- [DOCUMENT EXTRACT]:
Adapting Scrumban to an Agency Model

Since the start of R&B, we have tried many different ways to implement a strong agile process. This started initially with having a fully physical board with post-it notes or actual paper index cards that we would physically move around on our task board every day. As we grew and added some remote team members, we moved our task board to a digital format. We started with a simple and free option,, and as we felt the need for more functionality, we moved to has allowed us to collaborate with many people on the same board, and effectively keep track of what we are working on. It also allows us to easily predict what a team can complete in a week, which can be used for forecasting when something will be finished or how long it will take for us to get started on a new client request based on the amount of work we currently have in the queue. It has a predictive element for account managers, who can see at a glance when new work can be started and completed. 

We sprint from week to week, so every week we take a look at our last week’s work and have a sprint retrospective meeting. This is where we look at the positives and negatives, questions, and going forwards from the week. When R&B had only five people, we did this weekly with the whole company, and took a look at things at a more general level. Now that we have grown and have more specialized teams, we have started to do this per department, which allows us to get more technical and specific in the feedback we give our teams. Design and content, development, and strategy teams each have their own retro and sprint planning meetings.

Our Rituals

We still meet as a company once a month in an R&B share session, where we share company news, timeline updates, and demo a project we have in progress. This lets everyone in the company stay connected without adding a lot of extra meetings to our calendars.

Sharing is one of our core values, and as we grow bigger, we’re finding that many projects don’t touch every single person in the company. Our share sessions are a great way to stay up-to-date on the cool things that our coworkers are working on, see new tech in practice, and hang out with our work fam.

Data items

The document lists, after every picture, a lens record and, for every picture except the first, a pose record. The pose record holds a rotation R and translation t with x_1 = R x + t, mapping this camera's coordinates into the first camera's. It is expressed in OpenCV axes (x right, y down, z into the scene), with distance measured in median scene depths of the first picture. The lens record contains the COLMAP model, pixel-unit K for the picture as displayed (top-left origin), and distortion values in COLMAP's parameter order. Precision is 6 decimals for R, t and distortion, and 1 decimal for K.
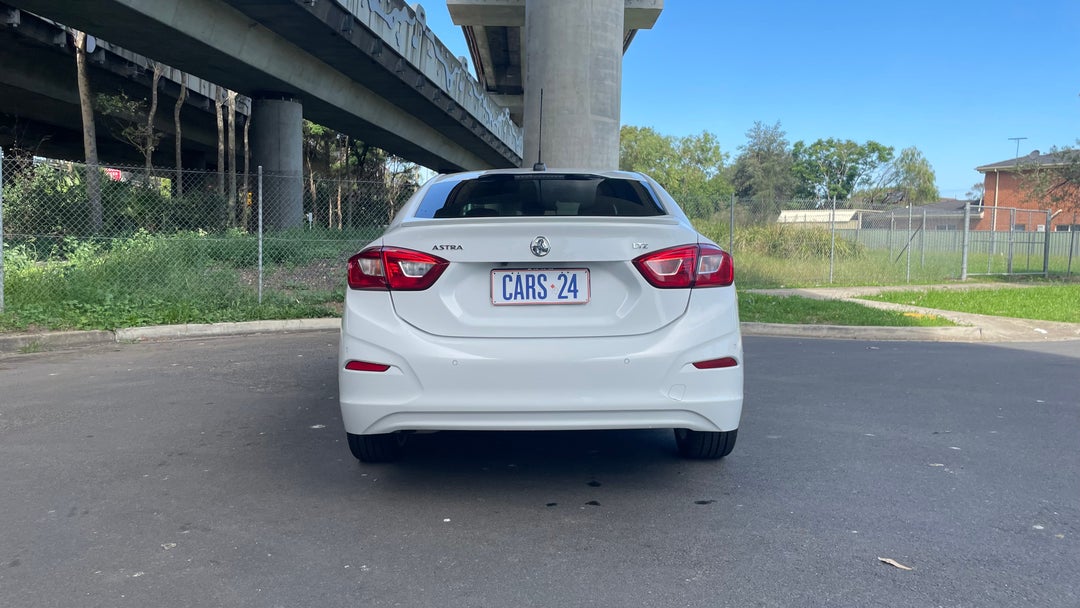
lens RADIAL K [[819.9, 0, 534.2], [0, 819.9, 302.0], [0, 0, 1]] dist [0.081028, -0.109778]
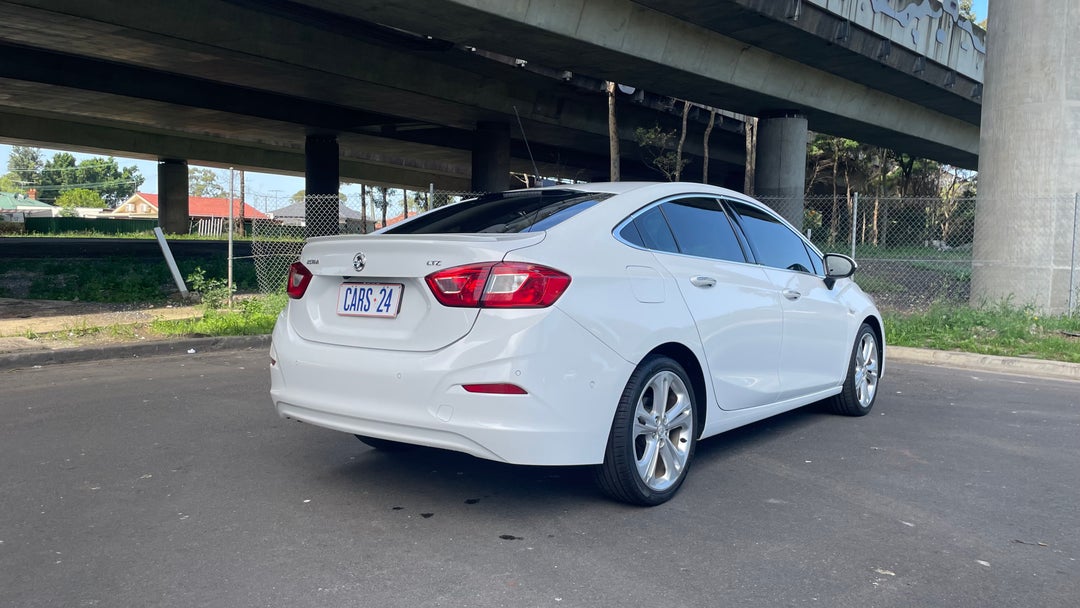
lens RADIAL K [[819.9, 0, 534.2], [0, 819.9, 302.0], [0, 0, 1]] dist [0.081028, -0.109778]
pose [[0.778550, 0.040718, -0.626260, 0.179074], [-0.052909, 0.998599, -0.000849, -0.005552], [0.625348, 0.033796, 0.779614, 0.062428]]
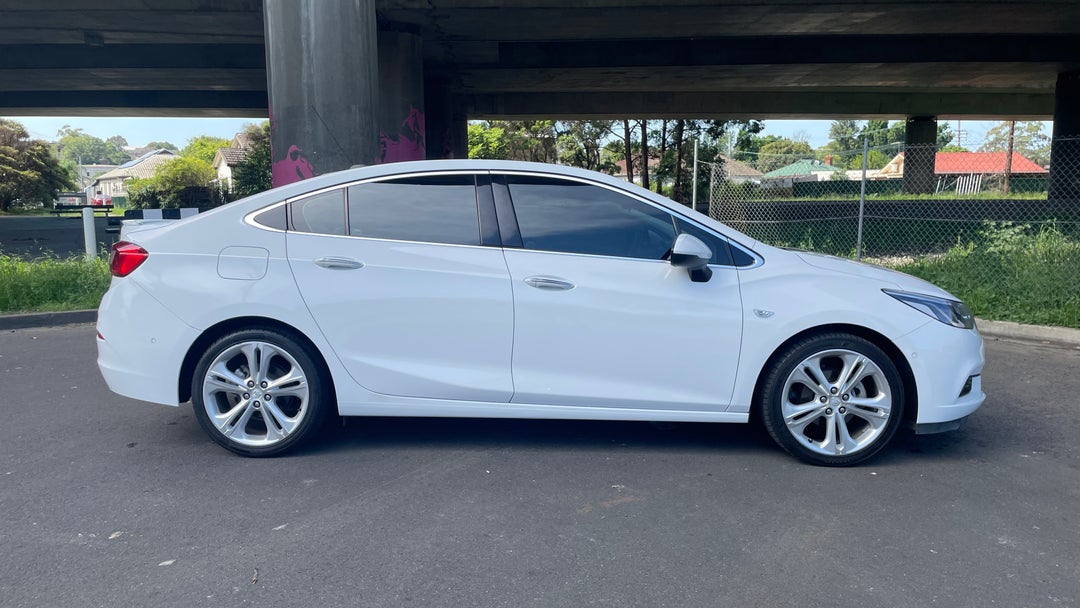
lens RADIAL K [[829.0, 0, 543.4], [0, 829.0, 303.5], [0, 0, 1]] dist [0.082622, -0.133719]
pose [[-0.030635, 0.109540, -0.993510, 0.322516], [-0.071785, 0.991169, 0.111496, -0.036358], [0.996950, 0.074735, -0.022501, 0.366933]]
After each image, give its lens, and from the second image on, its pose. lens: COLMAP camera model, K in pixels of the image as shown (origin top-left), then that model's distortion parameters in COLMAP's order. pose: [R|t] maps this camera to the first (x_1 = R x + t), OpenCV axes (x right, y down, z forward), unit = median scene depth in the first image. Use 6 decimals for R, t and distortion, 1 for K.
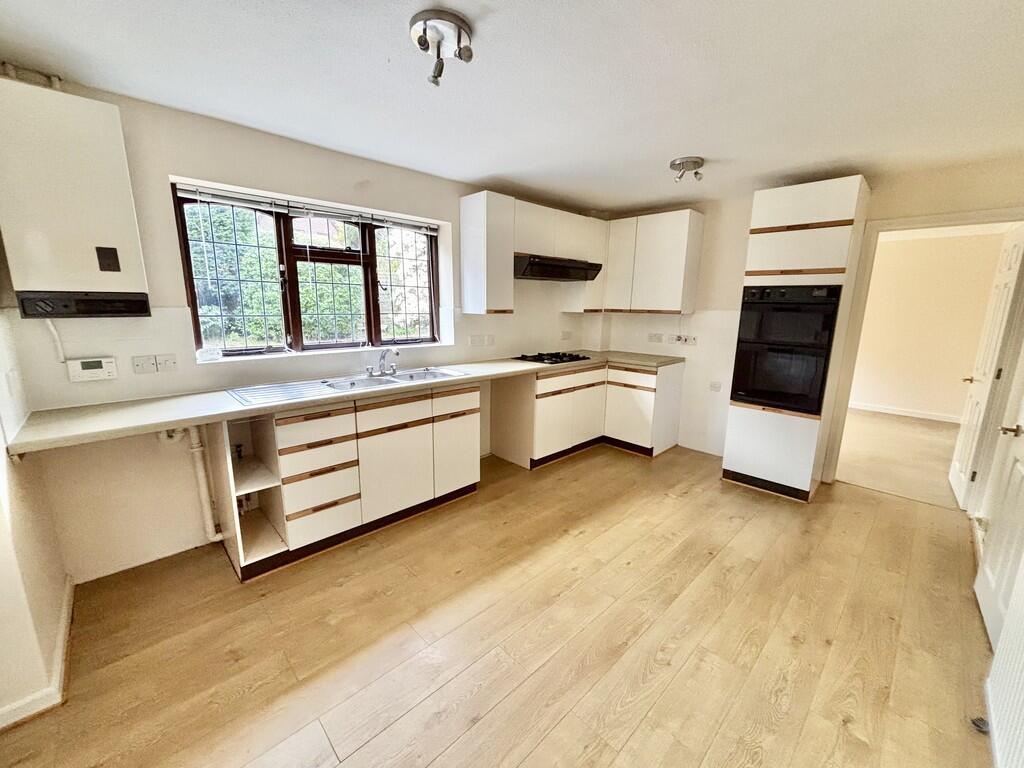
lens RADIAL K [[413.0, 0, 512.0], [0, 413.0, 384.0], [0, 0, 1]] dist [0.000672, 0.000056]
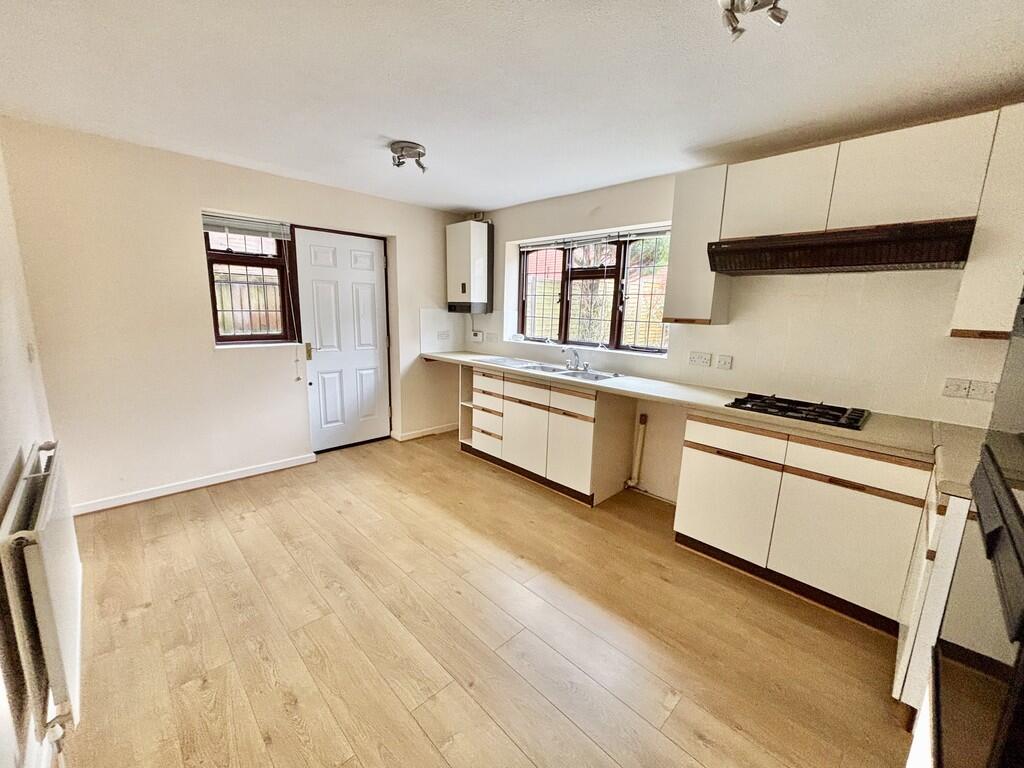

- [EXERCISE INSTRUCTIONS]: How might the piece on adapting Scrumban to an agency model carry on after its final paragraph? Write the next part of it.

- [TASK OUTPUT]:
When Rock & Bloom started we had only one person in each different department — development, design, accounts, and content. We were one big team working together on every single project. This made it hard to use traditional scrum because not every person working on the project could pick up every single task. For example, a designer could not pick up a coding card, likewise a developer cannot pick up a design card. It was also difficult to estimate how long a task would take, since “designing a homepage” and “developing a homepage” really aren’t very comparable. We have found our agile process works best when we can break down tasks to a  very similar “size,” and this was difficult with the cross functional nature of our teams and the make up of our work.

As we grew, we made the choice to adjust the teams to be skillset based, with the developers forming one team, the designers, content writers, and videographers forming another, and strategy a third. This lets our points per team become more consistent and our work capacity for a sprint more predictable.

Adapting the agile methodology to best suit the needs of agency life has been a huge part of our success. We are thankful for the amazing frameworks that Scrum and Kanban give us to build on. We will continue to adjust our process as we grow and change, and we continually revisit the basics to stay true to our values.